BEGIN Record extracts

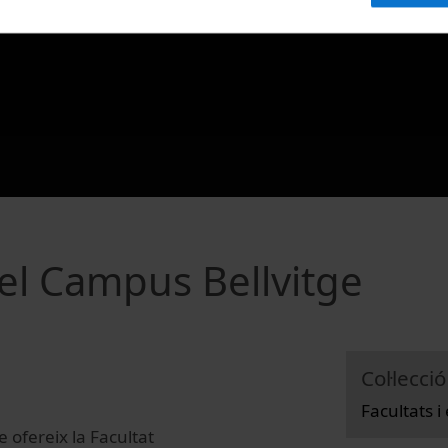
el Campus Bellvitge
Col·lecció
Facultats i
e ofereix la Facultat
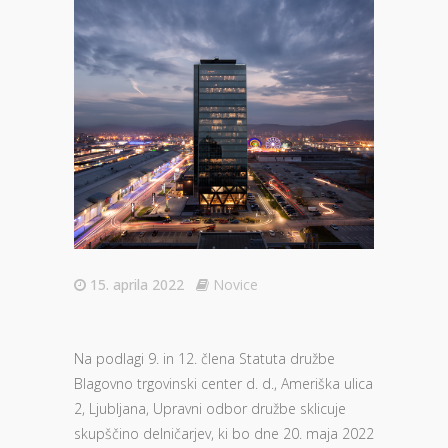
15. aprila 2022
Novice
Na podlagi 9. in 12. člena Statuta družbe
Blagovno trgovinski center d. d., Ameriška ulica
2, Ljubljana, Upravni odbor družbe sklicuje
skupščino delničarjev, ki bo dne 20. maja 2022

END Record extracts

**What the task asks**
Your copy must hold every record above in its exact wording and must hold no pictures.

**Answer to the problem**
el Campus Bellvitge
Col·lecció
Facultats i
e ofereix la Facultat
15. aprila 2022
Novice
Na podlagi 9. in 12. člena Statuta družbe
Blagovno trgovinski center d. d., Ameriška ulica
2, Ljubljana, Upravni odbor družbe sklicuje
skupščino delničarjev, ki bo dne 20. maja 2022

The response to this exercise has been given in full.